Actualidad

Smiljan Radic, ganador del Premio Pritzker: la fragilidad como forma de construir el mundo

Imagen principal
POR María Alejandra Gallardo Contreras |

Una conversación que revela a un arquitecto que desconfía de las certezas, que piensa la obra como un acto frágil y situado, y que, lejos del pedestal del reconocimiento, insiste en el valor del refugio, del tiempo y de lo humano detrás de cada forma.

En Conversaciones sin Pauta, Claudia Alamo conversó con Smiljan Radic, reciente ganador del Premio Pritzker, en una entrevista que no se limita a celebrar el reconocimiento sino que abre grietas, como las que tanto le interesan,  para pensar la arquitectura, el país y la vida desde un lugar incómodo, lúcido y profundamente humano.

Radic: la fragilidad como acto radical

Radic no habla como quien posa desde el pedestal del “Nobel de la arquitectura”. De hecho, lo desarma de entrada: “No se premia al mejor arquitecto del mundo”, dice, con una mezcla de ironía y precisión quirúrgica.

Lo que se premia, explica, es una necesidad: “Se elige a alguien porque permite hablar de la arquitectura en ese momento”. En esa frase hay una clave de lectura de toda la conversación: la arquitectura no como objeto terminado, sino como lenguaje en tensión con su tiempo.

Ese mismo desplazamiento aparece cuando habla de lo “frágil”, concepto que atraviesa su obra y su pensamiento. Lejos de cualquier romanticismo, Radic lo sitúa en lo precario, en lo efímero, en lo que depende de una biografía concreta: “Se muere alguien y se muere la construcción”.

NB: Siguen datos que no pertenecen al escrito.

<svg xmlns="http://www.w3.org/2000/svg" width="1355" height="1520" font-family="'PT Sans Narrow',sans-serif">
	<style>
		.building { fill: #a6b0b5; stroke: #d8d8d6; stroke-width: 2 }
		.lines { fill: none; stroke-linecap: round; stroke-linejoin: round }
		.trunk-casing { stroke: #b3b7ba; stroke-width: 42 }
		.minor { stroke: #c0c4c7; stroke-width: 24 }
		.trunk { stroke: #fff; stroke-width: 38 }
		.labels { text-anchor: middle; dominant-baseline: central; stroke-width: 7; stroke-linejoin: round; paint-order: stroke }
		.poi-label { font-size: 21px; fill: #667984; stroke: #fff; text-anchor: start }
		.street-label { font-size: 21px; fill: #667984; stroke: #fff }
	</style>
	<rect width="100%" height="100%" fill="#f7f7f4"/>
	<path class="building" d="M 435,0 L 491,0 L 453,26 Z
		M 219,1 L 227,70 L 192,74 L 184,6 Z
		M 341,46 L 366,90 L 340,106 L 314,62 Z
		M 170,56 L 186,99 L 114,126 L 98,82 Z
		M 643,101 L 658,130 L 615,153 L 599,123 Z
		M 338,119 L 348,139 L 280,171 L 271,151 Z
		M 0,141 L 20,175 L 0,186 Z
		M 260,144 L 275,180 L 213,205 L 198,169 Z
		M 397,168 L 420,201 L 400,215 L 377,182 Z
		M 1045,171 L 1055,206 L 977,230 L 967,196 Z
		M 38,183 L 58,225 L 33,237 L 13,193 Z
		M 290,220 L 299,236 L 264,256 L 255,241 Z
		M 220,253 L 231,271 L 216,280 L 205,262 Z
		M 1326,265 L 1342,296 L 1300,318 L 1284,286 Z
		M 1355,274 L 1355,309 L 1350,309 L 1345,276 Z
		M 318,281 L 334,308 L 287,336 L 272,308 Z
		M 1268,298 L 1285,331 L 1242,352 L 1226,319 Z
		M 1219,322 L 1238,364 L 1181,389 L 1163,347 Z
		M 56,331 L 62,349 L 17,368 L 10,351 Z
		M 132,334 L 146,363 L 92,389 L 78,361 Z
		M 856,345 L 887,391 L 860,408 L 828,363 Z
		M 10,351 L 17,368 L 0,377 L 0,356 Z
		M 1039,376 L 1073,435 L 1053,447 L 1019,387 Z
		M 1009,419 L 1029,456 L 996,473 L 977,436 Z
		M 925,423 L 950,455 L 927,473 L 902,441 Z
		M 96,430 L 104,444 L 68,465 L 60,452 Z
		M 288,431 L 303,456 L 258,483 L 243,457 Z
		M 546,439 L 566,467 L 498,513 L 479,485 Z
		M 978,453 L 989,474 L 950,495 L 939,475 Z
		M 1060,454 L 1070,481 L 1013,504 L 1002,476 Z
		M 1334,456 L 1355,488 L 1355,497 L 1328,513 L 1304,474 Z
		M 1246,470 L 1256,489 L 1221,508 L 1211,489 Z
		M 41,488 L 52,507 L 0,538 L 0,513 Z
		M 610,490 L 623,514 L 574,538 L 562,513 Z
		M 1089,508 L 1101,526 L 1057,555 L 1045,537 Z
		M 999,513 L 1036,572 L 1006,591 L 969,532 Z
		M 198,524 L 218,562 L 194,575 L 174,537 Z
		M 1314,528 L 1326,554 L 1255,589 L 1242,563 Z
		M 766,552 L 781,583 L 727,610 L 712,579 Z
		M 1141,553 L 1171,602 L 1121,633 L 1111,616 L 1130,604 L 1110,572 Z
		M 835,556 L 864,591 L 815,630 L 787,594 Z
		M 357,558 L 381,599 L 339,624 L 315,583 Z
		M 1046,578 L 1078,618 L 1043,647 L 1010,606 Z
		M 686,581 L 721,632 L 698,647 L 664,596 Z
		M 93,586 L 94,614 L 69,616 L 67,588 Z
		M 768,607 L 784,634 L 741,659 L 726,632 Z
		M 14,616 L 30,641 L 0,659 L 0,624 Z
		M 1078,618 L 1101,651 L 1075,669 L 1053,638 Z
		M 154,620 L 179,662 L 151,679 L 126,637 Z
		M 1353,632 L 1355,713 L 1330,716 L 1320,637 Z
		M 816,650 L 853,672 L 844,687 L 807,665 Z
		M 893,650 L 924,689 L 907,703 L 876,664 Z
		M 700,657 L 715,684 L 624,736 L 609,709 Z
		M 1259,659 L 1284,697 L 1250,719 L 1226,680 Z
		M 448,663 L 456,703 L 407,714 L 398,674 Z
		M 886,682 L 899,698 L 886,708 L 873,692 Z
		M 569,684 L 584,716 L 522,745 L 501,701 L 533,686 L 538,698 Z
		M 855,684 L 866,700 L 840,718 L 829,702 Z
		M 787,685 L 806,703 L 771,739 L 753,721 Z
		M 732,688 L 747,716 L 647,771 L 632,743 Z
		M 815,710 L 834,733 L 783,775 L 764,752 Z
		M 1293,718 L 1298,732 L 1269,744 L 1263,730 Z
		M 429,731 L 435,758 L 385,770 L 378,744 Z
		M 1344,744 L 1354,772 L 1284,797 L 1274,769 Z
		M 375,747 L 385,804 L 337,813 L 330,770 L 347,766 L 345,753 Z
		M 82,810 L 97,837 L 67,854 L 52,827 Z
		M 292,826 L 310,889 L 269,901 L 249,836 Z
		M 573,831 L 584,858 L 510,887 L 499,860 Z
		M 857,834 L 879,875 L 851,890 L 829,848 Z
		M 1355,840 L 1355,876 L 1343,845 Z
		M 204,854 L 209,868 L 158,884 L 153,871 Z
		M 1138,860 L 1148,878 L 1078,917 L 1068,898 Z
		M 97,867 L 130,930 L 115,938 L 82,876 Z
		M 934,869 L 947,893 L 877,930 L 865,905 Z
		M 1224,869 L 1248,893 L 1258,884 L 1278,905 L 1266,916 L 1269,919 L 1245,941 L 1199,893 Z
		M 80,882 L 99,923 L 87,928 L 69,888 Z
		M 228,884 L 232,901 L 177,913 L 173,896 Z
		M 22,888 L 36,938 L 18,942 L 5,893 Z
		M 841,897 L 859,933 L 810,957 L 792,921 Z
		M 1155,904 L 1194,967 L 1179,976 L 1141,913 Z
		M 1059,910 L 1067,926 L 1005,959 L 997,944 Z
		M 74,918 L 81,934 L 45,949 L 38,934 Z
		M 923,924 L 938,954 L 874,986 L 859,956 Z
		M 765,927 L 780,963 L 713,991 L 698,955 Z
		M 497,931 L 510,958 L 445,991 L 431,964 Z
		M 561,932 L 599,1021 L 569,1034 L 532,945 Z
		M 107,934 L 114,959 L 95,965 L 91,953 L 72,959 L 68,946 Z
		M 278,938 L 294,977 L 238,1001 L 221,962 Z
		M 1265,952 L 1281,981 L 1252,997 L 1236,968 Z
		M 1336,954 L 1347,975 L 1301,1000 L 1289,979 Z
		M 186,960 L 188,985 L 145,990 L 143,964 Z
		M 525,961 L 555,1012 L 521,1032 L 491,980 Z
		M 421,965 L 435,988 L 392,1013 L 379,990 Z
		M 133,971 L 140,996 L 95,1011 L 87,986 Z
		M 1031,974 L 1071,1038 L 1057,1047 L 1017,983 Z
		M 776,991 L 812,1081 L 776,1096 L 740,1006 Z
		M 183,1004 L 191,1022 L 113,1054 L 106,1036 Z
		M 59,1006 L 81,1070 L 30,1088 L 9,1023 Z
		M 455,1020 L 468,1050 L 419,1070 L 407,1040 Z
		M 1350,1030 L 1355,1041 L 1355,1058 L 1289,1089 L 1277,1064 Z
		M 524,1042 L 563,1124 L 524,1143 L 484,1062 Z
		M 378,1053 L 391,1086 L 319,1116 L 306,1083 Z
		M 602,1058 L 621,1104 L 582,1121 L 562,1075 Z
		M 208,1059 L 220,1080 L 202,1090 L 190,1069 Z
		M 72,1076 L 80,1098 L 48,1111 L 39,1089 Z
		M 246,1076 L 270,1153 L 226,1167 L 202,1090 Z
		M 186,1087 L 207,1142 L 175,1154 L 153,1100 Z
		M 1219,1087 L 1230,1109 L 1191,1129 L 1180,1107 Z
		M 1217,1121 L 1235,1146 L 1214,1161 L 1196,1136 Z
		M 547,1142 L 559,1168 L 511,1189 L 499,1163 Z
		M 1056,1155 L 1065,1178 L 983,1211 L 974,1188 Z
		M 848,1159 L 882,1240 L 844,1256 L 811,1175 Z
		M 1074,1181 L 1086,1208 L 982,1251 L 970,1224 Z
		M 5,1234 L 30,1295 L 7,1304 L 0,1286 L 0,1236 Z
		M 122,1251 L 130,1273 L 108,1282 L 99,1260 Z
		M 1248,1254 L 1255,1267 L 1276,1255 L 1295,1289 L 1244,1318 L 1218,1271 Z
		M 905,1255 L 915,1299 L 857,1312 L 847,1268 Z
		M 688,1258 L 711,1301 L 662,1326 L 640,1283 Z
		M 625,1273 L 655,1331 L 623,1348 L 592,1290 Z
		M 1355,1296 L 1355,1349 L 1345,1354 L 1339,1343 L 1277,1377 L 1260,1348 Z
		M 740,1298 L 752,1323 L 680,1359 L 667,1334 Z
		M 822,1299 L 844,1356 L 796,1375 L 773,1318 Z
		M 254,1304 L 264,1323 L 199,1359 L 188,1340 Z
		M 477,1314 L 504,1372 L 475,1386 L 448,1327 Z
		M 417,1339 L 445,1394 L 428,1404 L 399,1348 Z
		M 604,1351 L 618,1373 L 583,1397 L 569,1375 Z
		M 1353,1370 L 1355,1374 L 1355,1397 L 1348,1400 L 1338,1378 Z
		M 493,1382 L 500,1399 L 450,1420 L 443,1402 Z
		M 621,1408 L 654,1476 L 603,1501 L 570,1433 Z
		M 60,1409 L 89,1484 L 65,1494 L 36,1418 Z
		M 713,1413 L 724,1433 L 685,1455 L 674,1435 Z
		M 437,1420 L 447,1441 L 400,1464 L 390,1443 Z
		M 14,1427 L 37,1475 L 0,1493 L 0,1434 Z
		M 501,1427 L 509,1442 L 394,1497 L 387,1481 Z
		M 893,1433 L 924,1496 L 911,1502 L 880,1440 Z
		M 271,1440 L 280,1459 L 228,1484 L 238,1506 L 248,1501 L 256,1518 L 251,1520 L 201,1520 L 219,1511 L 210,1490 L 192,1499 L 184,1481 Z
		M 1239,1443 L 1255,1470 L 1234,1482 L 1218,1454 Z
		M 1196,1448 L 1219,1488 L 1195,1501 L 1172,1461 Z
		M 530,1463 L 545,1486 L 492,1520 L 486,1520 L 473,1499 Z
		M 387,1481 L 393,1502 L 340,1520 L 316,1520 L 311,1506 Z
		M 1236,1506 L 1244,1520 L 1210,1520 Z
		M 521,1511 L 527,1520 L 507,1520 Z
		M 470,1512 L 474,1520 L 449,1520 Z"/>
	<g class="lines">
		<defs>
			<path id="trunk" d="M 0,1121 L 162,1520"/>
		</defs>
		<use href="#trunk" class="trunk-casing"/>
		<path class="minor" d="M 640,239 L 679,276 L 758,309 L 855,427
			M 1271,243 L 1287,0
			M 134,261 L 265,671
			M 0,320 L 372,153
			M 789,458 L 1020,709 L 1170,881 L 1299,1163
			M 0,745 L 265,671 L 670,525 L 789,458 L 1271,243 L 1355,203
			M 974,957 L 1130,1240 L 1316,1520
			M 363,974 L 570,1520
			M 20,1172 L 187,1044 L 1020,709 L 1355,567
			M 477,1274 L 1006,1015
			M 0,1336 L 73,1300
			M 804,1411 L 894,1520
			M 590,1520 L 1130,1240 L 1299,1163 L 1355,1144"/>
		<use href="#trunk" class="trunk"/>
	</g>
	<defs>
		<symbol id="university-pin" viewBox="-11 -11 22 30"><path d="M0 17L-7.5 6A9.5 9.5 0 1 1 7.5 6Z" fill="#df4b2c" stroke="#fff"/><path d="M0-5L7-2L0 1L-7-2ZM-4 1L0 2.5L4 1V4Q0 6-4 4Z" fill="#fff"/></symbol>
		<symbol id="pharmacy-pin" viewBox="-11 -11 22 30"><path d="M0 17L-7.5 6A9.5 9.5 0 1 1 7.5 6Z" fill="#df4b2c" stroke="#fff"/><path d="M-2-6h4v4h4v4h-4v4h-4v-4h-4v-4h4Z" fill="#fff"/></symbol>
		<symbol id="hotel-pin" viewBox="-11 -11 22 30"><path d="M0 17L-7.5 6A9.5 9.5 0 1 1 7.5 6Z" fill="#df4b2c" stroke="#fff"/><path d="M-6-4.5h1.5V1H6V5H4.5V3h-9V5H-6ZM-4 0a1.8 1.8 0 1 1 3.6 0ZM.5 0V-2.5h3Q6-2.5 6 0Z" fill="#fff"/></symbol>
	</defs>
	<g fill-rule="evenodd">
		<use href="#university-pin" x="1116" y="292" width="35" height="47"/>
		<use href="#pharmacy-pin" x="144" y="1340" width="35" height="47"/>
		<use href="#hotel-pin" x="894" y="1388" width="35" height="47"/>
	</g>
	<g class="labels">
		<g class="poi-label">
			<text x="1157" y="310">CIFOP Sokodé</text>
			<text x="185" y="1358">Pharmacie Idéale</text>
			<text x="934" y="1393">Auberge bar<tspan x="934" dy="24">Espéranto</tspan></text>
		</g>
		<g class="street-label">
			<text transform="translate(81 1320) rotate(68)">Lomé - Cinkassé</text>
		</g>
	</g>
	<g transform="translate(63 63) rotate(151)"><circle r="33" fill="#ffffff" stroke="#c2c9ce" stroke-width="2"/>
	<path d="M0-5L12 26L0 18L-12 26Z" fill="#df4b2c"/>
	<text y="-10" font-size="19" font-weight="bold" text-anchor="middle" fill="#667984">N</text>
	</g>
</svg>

Construir entre lo leve y lo eterno

La arquitectura, entonces, no como monumento eterno, sino como huella vulnerable. No como piedra que perdura, sino como gesto que puede desaparecer.

Y sin embargo, la piedra también está. Ahí emerge uno de los contrapuntos más interesantes de la conversación: ligereza y peso, membrana y geología. Pero Radic desarma esa oposición aparente: “No es el peso físico, tiene como una especie de memoria, es un peso intelectual”.

Tanto la piedra como lo liviano cumplen la misma función: introducir otra temporalidad, otra forma de percibir el tiempo dentro de la obra. La arquitectura, en su mirada, no organiza solo espacios, sino experiencias del tiempo.

El derecho a lo invisible

Hay en su discurso una desconfianza persistente hacia lo evidente. La transparencia, por ejemplo, tan celebrada en la cultura contemporánea, es para él una ilusión: “No hay cuerpos transparentes, eso no existe”.

Más aún, declara que usa membranas “para ocultar más que para mostrar”. En una época obsesionada con exhibirse, Radic reivindica el derecho al interior, al refugio, a lo que no se ve. “El interior tiene que protegerse”, afirma, y en esa frase se filtra algo más que arquitectura: una ética.

Esa ética se vuelve más nítida cuando aparece su vida personal. El cuidado, la fragilidad humana, la atención al otro. Habla de una “sonosfera”, un mundo donde no se necesita ver para entender lo que ocurre. Es una imagen poderosa: la arquitectura como escucha, como sistema sensible antes que visual. Como refugio antes que espectáculo.

Un país sin base: la arquitectura de la discontinuidad

Pero la conversación no se queda en lo íntimo. Radic también observa el país con una mezcla de desencanto y lucidez. “Chile es un país a medio morir saltando”, dice, y retoma una idea que atraviesa varias capas de la entrevista.

No hay continuidad, no hay base sólida, todo parece comenzar de nuevo cada vez. Esa fragilidad estructural se traduce en ciudades pobres en pensamiento, en reconstrucciones apresuradas, en políticas sin profundidad.

Ahí aparece otro contrapunto: Chile versus Europa. Mientras allá se negocia, se discute, se construye colectivamente, aquí, según Radic, predomina la desconfianza y la rigidez. El resultado es una arquitectura menos dialogada, menos rica, más solitaria.

Entre la fragilidad y la obra: el gesto de desaparecer

Y sin embargo, en medio de ese panorama, su propia práctica se define desde lo pequeño, lo casi artesanal: una oficina reducida, pocos proyectos, tiempo para pensar. “Tengo como diez años más para hacer cinco o seis cosas”, dice. No hay grandilocuencia, sino conciencia del límite.

Quizás ahí radica lo más interesante de su figura: en la tensión constante entre lo mínimo y lo trascendente. Entre la fragilidad y el reconocimiento máximo.

Entre el arquitecto premiado y el hombre que insiste en desaparecer detrás de su obra. “Siempre he querido que mis cosas estén en primera línea, con un personaje ausente atrás”, confiesa. En tiempos de sobreexposición, esa decisión no es menor. Es, probablemente, su gesto más radical.